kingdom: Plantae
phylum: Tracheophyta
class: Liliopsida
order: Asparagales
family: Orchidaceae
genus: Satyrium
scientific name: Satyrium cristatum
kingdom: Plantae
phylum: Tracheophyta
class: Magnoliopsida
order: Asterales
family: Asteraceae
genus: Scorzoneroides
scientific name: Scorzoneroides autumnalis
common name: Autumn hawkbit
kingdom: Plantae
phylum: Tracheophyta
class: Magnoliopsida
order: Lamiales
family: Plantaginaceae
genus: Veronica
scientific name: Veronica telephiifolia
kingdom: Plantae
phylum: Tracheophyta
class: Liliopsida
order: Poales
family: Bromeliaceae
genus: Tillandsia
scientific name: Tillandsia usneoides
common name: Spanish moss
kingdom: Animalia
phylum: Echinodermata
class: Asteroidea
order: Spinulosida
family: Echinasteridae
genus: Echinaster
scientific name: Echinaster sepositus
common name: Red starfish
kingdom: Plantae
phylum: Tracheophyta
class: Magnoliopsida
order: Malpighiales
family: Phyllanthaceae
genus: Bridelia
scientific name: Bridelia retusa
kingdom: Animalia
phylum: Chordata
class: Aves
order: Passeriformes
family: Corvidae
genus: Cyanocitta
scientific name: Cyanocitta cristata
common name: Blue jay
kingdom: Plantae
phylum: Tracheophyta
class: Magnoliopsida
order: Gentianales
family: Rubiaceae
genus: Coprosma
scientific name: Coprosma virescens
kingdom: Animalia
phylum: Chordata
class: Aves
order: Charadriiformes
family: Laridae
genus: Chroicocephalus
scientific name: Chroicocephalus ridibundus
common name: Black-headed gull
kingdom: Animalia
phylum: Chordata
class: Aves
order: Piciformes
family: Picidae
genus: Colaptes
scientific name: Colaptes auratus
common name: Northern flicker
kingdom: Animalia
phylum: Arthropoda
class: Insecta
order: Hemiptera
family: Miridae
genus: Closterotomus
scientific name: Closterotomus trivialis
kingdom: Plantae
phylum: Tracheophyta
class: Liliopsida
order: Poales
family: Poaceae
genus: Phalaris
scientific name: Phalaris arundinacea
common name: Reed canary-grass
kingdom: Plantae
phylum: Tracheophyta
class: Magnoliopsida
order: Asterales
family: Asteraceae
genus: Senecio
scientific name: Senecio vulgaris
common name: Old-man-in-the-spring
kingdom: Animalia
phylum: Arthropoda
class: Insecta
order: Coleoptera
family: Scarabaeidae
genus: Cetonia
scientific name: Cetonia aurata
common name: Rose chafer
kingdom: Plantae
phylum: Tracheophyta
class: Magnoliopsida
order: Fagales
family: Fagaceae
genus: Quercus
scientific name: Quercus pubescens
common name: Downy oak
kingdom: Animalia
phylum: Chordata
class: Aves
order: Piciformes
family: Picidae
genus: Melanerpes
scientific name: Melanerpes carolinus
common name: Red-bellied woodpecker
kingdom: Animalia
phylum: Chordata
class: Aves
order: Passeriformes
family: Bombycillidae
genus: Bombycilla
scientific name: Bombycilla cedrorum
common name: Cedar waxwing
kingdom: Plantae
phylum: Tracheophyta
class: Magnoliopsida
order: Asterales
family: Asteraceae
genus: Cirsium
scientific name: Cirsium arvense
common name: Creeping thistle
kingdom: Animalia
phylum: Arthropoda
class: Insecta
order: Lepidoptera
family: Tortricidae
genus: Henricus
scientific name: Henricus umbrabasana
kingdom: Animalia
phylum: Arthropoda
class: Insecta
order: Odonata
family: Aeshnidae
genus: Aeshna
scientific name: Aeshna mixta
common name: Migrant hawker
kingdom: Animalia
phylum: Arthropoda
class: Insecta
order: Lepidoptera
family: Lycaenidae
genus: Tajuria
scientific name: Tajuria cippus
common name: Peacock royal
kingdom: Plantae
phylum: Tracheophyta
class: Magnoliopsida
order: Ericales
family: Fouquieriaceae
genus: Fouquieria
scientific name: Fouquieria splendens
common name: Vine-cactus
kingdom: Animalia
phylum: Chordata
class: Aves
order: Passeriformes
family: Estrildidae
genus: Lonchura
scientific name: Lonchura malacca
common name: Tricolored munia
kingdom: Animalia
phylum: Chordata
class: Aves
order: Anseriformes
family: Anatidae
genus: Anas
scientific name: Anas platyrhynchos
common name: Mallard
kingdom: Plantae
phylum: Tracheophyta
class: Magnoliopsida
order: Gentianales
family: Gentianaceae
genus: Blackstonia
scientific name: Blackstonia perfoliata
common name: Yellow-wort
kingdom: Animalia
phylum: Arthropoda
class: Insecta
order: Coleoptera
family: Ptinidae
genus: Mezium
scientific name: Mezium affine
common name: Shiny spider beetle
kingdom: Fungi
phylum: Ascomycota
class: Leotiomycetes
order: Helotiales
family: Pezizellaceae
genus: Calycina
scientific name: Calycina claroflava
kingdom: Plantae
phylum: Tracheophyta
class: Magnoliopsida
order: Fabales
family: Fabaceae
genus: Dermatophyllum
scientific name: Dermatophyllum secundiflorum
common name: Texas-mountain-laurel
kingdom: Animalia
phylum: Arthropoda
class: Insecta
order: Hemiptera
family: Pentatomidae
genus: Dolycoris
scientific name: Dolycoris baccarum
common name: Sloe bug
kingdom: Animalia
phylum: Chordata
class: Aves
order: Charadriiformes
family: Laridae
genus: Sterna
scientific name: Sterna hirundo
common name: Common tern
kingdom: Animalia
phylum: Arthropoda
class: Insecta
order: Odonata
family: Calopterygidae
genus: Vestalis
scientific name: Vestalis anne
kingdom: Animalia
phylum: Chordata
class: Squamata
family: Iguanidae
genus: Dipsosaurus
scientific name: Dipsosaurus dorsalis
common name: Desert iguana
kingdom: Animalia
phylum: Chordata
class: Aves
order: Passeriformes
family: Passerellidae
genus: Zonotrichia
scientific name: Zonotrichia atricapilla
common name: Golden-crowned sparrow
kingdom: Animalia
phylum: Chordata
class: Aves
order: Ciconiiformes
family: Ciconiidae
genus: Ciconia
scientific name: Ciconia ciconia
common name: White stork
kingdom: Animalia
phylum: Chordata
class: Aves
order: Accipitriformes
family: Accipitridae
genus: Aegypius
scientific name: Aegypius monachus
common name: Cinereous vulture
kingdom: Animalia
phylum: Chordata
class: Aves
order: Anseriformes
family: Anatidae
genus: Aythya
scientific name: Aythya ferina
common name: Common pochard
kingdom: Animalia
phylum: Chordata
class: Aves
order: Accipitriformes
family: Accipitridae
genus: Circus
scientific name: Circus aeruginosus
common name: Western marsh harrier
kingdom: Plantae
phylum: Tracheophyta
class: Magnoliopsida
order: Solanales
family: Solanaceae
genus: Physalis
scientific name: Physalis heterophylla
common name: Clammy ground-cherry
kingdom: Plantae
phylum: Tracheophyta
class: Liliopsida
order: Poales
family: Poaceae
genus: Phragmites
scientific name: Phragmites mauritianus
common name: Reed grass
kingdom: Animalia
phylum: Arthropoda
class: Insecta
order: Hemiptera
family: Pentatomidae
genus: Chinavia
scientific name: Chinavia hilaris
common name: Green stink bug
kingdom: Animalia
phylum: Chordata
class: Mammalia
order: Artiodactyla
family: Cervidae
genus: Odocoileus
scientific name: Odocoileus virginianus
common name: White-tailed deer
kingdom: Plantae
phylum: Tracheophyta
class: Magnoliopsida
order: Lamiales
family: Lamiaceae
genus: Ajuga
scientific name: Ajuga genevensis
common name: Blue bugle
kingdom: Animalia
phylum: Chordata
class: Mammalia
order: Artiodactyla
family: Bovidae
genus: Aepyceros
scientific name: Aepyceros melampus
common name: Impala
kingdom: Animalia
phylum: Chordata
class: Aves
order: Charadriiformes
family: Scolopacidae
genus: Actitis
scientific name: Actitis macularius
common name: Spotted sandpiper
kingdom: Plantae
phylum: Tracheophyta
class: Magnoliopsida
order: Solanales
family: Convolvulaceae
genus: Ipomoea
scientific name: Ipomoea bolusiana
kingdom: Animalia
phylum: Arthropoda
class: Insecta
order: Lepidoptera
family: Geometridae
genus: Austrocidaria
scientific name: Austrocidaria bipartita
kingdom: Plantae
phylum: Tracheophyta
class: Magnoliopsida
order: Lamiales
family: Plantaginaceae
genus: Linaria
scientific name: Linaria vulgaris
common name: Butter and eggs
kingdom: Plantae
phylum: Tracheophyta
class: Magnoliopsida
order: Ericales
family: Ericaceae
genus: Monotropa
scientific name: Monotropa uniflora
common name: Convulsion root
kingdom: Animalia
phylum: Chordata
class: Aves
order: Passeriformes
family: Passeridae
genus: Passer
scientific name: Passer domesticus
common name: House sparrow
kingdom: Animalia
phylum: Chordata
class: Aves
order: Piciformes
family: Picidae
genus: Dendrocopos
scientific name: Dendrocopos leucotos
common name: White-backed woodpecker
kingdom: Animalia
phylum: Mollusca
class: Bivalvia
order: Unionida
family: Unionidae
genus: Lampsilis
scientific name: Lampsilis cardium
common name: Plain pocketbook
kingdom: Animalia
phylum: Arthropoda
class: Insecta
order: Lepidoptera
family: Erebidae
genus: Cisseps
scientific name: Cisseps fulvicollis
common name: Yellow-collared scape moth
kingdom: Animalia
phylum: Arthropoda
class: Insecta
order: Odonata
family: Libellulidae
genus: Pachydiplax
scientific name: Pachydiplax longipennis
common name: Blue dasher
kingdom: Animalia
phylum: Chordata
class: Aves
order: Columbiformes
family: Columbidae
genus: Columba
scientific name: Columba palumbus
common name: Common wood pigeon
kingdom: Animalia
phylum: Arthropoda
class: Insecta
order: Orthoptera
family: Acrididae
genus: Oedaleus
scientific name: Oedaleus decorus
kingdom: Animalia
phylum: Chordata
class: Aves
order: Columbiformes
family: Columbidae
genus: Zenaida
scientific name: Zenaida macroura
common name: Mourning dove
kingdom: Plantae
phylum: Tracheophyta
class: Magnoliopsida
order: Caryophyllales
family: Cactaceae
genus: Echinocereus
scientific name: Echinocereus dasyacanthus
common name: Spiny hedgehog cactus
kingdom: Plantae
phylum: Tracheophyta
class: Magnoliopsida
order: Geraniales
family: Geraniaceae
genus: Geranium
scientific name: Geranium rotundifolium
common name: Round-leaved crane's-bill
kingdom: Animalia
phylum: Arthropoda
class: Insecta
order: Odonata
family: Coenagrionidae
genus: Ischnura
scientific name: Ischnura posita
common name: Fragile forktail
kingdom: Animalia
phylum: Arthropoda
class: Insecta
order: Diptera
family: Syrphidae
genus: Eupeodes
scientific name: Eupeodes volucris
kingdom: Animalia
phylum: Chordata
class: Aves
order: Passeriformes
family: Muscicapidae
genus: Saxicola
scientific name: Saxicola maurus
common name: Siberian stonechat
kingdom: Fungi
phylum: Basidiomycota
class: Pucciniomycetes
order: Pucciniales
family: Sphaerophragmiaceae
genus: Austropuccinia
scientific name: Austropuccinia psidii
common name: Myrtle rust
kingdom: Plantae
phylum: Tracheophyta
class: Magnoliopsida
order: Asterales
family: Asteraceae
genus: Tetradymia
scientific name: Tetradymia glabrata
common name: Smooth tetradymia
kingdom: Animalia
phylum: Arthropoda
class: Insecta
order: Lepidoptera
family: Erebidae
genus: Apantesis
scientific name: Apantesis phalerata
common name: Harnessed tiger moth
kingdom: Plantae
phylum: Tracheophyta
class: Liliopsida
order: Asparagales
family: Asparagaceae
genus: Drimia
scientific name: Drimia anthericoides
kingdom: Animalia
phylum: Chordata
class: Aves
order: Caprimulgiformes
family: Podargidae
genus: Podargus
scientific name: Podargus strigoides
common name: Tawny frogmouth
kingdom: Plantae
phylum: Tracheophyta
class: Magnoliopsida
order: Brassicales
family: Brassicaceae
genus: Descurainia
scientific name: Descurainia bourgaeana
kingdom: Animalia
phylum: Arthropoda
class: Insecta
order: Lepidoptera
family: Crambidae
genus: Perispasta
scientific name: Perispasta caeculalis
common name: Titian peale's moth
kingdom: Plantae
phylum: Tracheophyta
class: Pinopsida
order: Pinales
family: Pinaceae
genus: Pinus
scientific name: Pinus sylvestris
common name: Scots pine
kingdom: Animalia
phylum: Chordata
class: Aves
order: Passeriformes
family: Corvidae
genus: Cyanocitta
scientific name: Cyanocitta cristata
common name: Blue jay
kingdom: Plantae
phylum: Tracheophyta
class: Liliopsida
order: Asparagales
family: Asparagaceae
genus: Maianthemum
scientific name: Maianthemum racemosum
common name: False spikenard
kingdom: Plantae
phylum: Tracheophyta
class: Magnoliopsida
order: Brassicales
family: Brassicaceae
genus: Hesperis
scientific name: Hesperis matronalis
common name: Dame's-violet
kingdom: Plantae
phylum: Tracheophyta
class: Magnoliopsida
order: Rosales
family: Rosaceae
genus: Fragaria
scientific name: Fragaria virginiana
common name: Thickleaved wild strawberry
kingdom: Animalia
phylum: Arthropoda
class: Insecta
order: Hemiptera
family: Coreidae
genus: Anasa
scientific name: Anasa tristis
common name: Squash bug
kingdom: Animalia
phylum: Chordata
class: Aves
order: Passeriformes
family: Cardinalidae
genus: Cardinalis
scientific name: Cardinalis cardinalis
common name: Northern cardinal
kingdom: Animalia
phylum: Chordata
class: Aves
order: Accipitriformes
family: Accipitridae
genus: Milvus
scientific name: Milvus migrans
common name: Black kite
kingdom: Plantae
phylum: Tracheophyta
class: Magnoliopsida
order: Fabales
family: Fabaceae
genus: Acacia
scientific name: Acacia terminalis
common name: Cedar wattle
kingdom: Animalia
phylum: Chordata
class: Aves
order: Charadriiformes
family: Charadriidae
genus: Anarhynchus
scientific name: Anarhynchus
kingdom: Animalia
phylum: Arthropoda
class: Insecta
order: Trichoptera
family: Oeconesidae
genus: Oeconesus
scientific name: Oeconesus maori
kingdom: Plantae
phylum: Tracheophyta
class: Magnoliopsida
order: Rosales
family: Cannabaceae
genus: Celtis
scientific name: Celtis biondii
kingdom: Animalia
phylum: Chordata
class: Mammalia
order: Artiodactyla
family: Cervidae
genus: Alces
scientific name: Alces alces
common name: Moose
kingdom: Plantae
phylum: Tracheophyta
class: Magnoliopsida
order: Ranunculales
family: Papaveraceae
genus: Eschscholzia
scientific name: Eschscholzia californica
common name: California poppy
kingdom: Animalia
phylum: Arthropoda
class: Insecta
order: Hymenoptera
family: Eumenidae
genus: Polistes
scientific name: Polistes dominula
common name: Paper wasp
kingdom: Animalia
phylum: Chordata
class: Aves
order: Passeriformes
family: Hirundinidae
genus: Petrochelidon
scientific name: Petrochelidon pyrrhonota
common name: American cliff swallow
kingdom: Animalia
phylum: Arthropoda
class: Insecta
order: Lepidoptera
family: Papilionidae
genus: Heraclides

----

## [Aufgabe]
Zählen Sie die Zeilen der obigen Einträge, in denen das Wort „White“ vorkommt. Nennen Sie ausschließlich die Anzahl.

## [Lösung]
3